There is growing evidence from the six states that have comprehensive tobacco prevention programs – Arizona, California, Florida, Massachusetts, Mississippi and Oregon – that these programs are working to reduce smoking rates, save lives, and reduce health care expenditures.

Florida's program has reduced smoking rates by 40 percent among middle school students and 18 percent among high school students in two years, while Massachusetts' program has reduced smoking rates among high school students by 15 percent since 1995. Since 1988, tobacco consumption in California has declined by 50 percent compared to 30 percent for the country as a whole. Two recent studies show that California's pioneering program is not only reducing tobacco consumption, but also saving lives by reducing rates of heart disease and lung and bronchial cancer.

'The states should not squander this opportunity. Comprehensive tobacco prevention programs are an excellent investment,' said John R. Garrison, CEO of the American Lung Association. 'With a modest commitment, the entire nation can replicate the dramatic reduction in youth smoking that comprehensive programs deliver.'

The report also found that the tobacco companies are spending ten times more to market their products than all 50 states are spending on tobacco prevention. Despite the settlement's prohibition on tobacco marketing to kids, recent studies show that tobacco advertising and marketing that reaches kids has actually increased since the settlement. A Massachusetts Department of Public Health study released in May showed that tobacco advertising in magazines with high youth readership increased after the settlement. A similar study released in July by the University of Illinois at Chicago showed increased tobacco advertising in convenience stores frequented by kids. The Federal Trade Commission, in its most recent report on the issue, found that the tobacco companies spent a total of $6.7 billion marketing their products in 1998.
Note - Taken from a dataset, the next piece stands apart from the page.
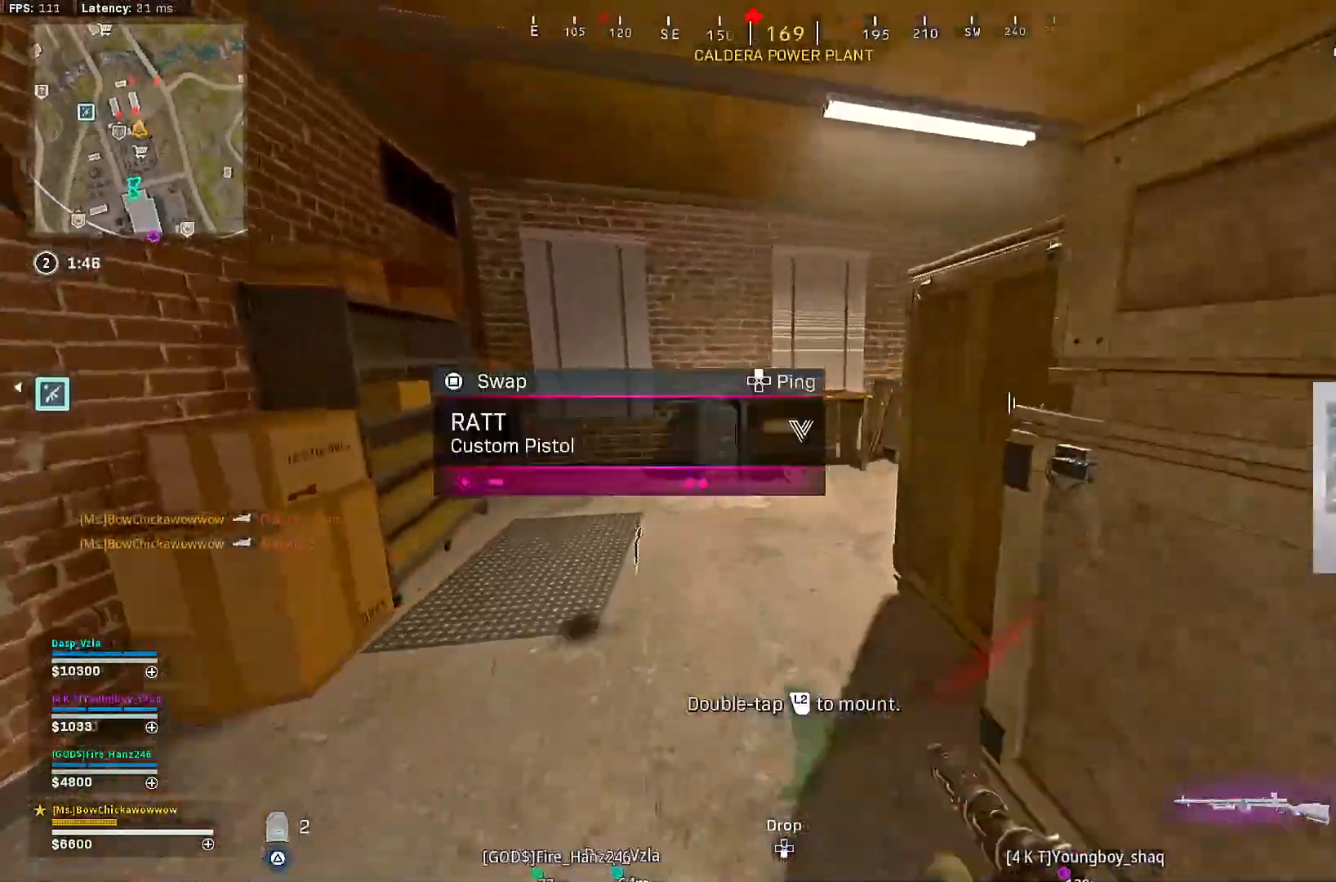
{"buttons": [], "left_stick": "up", "right_stick": "center", "events": [[50, "left_stick", "up"], [133, "TRIANGLE", "up"], [283, "right_stick", "right"], [417, "right_stick", "center"]]}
'Although the settlement has eliminated or reduced some types of advertising like billboards, the tobacco companies are finding new ways to reach our kids. Sadly, these recent studies confirm that tobacco companies have increased advertising in youth-oriented magazines, as well as in convenience stores frequented by youth,' said John R. Seffrin, PhD, CEO of the American Cancer Society.

Specific results from the report show:

  • Seventeen states have made substantial commitments to fund tobacco prevention and cessation programs (more than half of the CDC minimum), but of those states, only six met the CDC's minimum funding levels.

  • Thirteen states have committed only modest amounts to tobacco prevention and cessation programs (one-quarter to one-half of the CDC minimum).

  • Fourteen states have committed minimal amounts to tobacco prevention and cessation (less than one-quarter of the CDC minimum).

  • Three states that have decided how to spend their settlement money committed none of the money to tobacco prevention (one of these, California, funds a tobacco prevention program with state tobacco excise taxes).

  • Four states and the District of Columbia have not decided how to allocate their settlement money.